Deux choses m’ont gêné, la première est que l’auteur mêle médiation (fort réussie d’ailleurs) de faits historiques et fictions (même s’il s’agit de rendre l’esprit de l’époque, avec par exemple le travail des femmes). La seconde est qu’il arrive avec ses gros sabots lorrains pour nous faire passer pour une possible vérité historique la légende vendéenne de la tranchée des baïonnettes. Celle-ci rapportait que devant Verdun des soldats vendéens étaient morts soufflés par un obus et enterrés debout dans la tranchée avec leur fusil le long du corps. De plus mal informé l’auteur nous rajoute une couche de Bretons dans le 137e RI, or ce dernier basé dans l’extrême sud du département de Vendée, ne comptait pas plus de Bretons que dans les autres régiments non armoricains. Raconter cette légende a toute sa place, encore faut-il la présenter comme ce qu’elle est et éventuellement expliquer pourquoi il est très intéressant qu’elle trouve son origine en Vendée.
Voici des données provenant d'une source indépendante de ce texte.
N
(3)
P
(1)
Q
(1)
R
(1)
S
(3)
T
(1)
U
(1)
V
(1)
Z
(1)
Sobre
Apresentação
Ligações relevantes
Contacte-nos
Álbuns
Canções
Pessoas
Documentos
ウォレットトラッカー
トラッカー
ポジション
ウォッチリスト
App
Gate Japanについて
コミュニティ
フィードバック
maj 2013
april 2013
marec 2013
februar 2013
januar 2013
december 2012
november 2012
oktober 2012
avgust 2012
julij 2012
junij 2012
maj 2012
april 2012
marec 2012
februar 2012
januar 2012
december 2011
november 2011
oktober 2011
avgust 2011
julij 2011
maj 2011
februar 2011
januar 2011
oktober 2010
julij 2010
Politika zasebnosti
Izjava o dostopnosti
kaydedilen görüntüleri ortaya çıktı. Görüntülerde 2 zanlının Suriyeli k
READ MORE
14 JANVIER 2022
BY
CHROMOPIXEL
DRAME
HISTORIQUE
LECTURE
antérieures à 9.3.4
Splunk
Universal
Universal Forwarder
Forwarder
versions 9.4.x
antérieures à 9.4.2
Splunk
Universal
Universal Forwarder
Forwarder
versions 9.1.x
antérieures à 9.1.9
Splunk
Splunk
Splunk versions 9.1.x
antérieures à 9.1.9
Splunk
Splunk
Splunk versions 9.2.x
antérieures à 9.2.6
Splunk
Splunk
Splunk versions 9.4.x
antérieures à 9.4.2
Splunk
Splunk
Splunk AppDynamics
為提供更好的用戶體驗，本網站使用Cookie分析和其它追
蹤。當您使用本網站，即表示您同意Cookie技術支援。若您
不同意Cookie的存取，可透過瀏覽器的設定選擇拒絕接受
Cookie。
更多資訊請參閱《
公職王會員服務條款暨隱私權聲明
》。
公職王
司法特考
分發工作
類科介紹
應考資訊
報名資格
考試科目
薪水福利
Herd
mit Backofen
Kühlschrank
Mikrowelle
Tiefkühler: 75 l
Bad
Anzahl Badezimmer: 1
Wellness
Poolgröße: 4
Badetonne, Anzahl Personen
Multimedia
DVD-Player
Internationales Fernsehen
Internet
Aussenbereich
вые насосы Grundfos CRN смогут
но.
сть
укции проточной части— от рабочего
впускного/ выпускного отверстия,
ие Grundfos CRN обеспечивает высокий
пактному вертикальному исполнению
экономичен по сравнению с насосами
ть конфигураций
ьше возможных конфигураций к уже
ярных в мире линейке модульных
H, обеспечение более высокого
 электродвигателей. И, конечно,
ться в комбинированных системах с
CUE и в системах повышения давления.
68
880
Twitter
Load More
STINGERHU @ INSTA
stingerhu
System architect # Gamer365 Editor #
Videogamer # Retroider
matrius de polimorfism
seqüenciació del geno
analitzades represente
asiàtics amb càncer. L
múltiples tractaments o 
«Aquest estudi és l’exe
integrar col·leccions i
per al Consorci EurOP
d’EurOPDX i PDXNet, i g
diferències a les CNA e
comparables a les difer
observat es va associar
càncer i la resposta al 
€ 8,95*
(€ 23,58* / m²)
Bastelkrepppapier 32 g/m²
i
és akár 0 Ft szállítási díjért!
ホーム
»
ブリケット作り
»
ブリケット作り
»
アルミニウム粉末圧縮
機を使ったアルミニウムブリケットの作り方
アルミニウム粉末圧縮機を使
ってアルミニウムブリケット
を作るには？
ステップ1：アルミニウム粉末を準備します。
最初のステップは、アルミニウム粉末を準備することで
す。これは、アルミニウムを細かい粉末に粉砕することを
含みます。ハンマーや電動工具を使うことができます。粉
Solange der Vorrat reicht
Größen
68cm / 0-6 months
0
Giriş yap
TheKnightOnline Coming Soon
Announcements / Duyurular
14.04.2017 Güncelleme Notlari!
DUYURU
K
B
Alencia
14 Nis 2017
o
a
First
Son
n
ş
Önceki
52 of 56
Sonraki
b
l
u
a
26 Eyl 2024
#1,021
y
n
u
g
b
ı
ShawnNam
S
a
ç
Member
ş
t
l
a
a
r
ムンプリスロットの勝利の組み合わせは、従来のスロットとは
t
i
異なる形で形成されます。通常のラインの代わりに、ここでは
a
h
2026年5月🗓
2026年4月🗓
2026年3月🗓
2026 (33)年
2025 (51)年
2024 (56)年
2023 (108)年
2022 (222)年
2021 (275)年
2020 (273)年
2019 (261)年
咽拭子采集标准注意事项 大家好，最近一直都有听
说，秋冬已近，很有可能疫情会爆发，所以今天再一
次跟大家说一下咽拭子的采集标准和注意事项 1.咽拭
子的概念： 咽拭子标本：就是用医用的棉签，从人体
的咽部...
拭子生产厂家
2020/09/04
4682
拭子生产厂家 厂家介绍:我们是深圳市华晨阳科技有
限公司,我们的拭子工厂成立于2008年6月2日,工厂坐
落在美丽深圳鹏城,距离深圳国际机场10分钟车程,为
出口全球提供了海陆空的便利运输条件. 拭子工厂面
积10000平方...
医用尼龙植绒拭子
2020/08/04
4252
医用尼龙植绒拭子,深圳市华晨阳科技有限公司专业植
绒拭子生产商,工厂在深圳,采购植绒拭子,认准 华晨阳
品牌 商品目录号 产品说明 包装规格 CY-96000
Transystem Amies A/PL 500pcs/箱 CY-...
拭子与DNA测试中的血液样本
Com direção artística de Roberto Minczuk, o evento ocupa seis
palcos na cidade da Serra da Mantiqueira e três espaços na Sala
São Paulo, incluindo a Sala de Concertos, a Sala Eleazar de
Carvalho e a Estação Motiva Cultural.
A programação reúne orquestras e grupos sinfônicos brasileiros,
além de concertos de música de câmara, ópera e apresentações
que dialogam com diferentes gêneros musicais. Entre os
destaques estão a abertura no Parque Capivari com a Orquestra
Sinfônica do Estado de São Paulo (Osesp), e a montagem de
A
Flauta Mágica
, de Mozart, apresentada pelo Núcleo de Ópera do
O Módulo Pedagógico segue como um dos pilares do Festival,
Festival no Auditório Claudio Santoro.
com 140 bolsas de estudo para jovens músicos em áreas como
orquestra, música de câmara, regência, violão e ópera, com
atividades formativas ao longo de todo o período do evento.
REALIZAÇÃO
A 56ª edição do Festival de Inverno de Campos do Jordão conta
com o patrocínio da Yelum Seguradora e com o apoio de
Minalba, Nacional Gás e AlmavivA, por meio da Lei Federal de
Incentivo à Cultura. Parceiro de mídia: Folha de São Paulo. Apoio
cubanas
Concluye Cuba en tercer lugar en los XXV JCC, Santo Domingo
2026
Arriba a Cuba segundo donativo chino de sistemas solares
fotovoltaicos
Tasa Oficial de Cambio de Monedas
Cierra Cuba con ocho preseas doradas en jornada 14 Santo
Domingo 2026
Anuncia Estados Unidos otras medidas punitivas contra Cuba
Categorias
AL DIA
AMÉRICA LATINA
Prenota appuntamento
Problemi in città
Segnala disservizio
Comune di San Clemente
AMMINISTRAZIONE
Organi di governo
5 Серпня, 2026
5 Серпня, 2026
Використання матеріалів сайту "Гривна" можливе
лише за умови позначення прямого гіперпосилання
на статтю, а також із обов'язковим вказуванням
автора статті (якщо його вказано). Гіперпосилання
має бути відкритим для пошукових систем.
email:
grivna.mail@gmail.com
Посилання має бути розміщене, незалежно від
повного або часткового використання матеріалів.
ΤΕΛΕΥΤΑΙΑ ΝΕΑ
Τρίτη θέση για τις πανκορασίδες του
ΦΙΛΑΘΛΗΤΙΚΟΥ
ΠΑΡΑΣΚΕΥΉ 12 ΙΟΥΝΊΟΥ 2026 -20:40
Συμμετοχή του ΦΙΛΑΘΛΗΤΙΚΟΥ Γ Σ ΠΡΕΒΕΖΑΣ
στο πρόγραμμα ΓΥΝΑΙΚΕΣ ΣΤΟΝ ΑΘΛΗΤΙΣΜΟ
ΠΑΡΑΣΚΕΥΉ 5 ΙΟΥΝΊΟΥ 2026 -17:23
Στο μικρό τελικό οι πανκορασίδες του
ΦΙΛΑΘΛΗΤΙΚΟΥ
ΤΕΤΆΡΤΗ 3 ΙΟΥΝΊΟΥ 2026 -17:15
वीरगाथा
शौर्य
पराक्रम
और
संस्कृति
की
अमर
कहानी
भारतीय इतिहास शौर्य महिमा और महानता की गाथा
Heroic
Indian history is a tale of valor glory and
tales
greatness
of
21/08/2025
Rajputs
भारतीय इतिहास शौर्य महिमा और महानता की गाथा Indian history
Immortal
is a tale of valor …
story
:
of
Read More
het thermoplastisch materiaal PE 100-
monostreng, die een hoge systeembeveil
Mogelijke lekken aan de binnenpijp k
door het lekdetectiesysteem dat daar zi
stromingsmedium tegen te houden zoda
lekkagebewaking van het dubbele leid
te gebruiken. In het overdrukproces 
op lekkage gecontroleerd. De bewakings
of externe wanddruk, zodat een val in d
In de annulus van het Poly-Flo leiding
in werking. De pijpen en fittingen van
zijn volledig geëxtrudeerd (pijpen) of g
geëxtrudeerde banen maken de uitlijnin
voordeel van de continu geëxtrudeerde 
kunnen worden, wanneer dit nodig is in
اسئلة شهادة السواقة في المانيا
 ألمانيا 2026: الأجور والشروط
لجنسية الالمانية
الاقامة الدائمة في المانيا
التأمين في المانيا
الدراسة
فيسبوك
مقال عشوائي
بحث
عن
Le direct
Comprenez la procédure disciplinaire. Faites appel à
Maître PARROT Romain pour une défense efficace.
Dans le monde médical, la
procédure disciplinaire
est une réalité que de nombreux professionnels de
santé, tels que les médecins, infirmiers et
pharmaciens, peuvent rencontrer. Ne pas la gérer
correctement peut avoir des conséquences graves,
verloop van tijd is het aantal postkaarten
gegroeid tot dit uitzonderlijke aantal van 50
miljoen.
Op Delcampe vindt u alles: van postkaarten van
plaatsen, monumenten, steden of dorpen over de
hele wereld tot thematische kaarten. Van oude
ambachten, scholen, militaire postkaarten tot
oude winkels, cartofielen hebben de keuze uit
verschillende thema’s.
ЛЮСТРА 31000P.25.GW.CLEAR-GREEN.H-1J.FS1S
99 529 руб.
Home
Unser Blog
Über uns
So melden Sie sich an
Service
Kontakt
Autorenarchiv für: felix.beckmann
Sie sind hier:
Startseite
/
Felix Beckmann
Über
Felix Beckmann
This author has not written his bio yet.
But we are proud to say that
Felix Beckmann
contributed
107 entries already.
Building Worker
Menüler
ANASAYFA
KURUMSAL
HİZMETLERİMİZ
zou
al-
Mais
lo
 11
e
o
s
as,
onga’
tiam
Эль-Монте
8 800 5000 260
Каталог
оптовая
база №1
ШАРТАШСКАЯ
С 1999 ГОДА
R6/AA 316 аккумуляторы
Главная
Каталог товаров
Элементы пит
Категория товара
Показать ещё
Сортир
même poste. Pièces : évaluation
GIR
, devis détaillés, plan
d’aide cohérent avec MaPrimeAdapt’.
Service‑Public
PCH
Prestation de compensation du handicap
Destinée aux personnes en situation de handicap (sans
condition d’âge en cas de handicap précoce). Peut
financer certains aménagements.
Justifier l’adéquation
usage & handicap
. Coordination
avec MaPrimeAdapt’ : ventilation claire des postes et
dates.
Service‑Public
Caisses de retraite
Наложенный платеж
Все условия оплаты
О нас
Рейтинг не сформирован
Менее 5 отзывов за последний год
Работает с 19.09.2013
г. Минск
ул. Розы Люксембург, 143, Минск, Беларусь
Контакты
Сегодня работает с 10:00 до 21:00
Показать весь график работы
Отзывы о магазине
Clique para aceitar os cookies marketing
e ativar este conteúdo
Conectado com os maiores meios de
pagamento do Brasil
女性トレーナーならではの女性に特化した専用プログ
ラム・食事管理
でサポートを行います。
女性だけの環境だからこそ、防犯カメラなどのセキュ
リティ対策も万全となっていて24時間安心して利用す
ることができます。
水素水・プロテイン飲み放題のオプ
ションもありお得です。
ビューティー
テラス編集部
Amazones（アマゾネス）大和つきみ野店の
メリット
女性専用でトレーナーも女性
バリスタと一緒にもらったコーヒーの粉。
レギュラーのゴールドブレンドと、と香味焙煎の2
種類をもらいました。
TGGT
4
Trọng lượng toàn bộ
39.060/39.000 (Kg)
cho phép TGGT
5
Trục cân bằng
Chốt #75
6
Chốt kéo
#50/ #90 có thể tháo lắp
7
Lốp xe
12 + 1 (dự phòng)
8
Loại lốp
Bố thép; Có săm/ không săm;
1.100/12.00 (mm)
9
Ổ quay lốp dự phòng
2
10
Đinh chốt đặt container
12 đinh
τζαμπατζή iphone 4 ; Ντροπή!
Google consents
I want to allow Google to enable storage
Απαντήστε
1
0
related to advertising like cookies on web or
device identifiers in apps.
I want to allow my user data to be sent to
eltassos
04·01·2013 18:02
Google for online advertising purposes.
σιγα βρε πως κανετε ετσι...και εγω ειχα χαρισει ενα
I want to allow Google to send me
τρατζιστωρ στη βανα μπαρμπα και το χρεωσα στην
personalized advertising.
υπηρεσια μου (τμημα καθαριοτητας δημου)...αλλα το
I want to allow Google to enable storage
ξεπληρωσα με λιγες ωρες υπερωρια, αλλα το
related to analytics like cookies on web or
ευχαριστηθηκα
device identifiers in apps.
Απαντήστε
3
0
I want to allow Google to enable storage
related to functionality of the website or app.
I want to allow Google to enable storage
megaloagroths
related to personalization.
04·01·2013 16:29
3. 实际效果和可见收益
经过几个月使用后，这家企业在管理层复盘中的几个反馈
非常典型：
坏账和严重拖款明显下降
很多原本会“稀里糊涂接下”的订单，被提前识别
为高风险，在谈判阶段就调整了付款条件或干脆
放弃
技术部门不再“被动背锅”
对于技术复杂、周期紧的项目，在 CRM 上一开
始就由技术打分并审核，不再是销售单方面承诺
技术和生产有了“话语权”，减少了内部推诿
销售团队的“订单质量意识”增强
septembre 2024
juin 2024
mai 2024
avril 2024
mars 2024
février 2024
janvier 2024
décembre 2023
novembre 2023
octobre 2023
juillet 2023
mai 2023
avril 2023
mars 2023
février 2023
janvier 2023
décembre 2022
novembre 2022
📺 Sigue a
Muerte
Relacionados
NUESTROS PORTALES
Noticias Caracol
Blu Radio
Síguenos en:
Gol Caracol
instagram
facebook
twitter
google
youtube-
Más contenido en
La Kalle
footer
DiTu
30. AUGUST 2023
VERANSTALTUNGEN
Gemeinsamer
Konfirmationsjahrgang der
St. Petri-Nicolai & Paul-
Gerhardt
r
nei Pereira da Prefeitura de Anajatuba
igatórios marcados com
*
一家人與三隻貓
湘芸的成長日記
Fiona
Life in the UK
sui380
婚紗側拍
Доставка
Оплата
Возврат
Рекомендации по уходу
Il est à noter que l'histoire de Vaillant le pigeon de tous les espoirs qui raconte le voyage authentique du dernier volatile à quitter le fort de Vaux avant que les Allemands ne s'en emparent en juin 1916, est plus développée dans "Une mission pour Vaillant". Cet ouvrage, également pour la jeunesse, a l'avantage sur le précédent (pour la vérité historique et la sensibilité des jeunes lecteurs) de dire que certes le pigeon arriva mourant au colombier mais qu'il vécut encore quelques années, alors que "Pages de gloire" laisse entendre qu'il meurt après avoir livré son message.

L'auteur Patrick Bousquet propose aussi les aventures d'un chien sur les lieux de combat durant la Première Guerre mondiale, avec la série "Bleu" toujours aux éditions Serpenoise.